DH was talking with a friend at church and our friend spanks his two year old. They are very gentle and loving parents...I think they're just pressured by their parents to spank and do time-outs and stuff, and they have a very active two year old like us. Anyway, DH told him we don't spank and our friend asked what we do for punishment. DH told him that for the specific behavior they had been talking about, we do separate ds from whomever he's around (I think it was hitting?).

So DH and I were talking later and DH had kind of felt like he was making it sound like we don't do anything for ds's behavior and let him get away with everything, even though we don't. So we talked about how to portray unconditional parenting to others when they ask us about it.

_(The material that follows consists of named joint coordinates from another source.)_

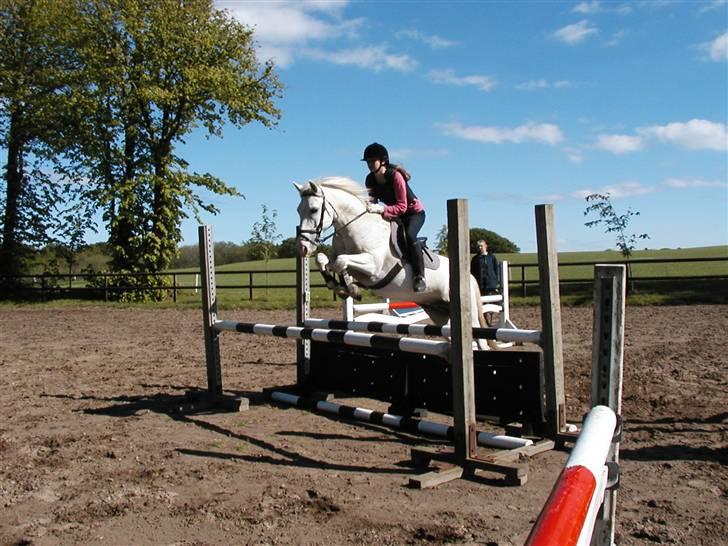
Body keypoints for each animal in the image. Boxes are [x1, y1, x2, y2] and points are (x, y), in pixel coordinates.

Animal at [292, 177, 492, 348]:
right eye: (298, 210)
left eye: (313, 209)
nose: (302, 248)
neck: (357, 228)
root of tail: (468, 275)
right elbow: (324, 259)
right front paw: (341, 286)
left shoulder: (374, 268)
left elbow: (341, 262)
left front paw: (349, 288)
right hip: (439, 312)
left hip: (466, 312)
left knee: (480, 340)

We thought that maybe it would help them (and us?) if we explain it that we use natural consequences, but natural consequences that are not punitive. Does this make sense? Does anyone else think of it this way?

I think dh and I need to sit down and talk about some natural consequences that might happen for different situations. Does anyone feel like listing some that you do in your family?

One for us is that if ds is hitting dd (who is one year old) with something, then that object needs to take a break since he's not being safe with it. And then I ask him if he'd like to see if she's okay (sometimes he does and sometimes he doesn't), and I get him to play in a different area and we move on.

Does that sound like unconditional parenting and like a natural consequence?

Thanks for any help you might have. DS is very active and we've really struggled with things and with changing how we deal with situations with him.

~Sheree
post #2 of 3
I think of GD as a way that we can discipline now and in the future, a long term way of thinking, KWIM? When people use the term natural consequences I think of something like if you don't bring an umbrella and it rains, you'll get wet. I don't think any imposed consequence/punishment is a natural consequence. For the situation you described I would make sure I didn't leave them unsupervised to play and try to stop the situation before the 2 y/o resorts to hitting-like if you see him get frustrated or the 1 y/o grabs his toy you can jump in. 2-4 can be rough behaviorwise but eventually it does pass
post #3 of 3
Natural consequences are not "used" in UP, as intentionally using any kind of consequence is a punishment. However, consequences do sometimes naturally happen, and we can't always stop them, either because they are out of our control or because there is a safety issue (like if I take a knife away from my toddler, I'm not punishing her for using the knife, I'm just keeping her safe.) It might seem like semantics, and I understand that, but if you're trying to explain UP to people who haven't heard of it or don't understand it, I think talking with the language of punishment is not the way to go. They won't understand that it isn't an issue of replacing one kind of a punishment with another.

I find a good way of explaining is that we try to look past the behavior at the reason for the behavior, and then address the reason instead of the behavior itself. If you only address the behavior, then the problem that caused the behavior will still need to be dealt with, with the same punishment or a different punishment when the behavior shows up again most likely. But if you solve the problem causing the behavior, the behavior will stop because the cause is no longer there.

So, if a child is acting out, and you look beyond the acting out and see that the child is not sleeping well, then you could punish for acting out, or you could just work on the sleep issue. Or if siblings are fighting you could punish them for fighting, or work on the sibling rivalry issues that lead to the fighting. And yes you could do both, though punishing seems like an unnecessary step to me if I'm working on the cause, and I question whether punishment teaches kids what we intend to teach.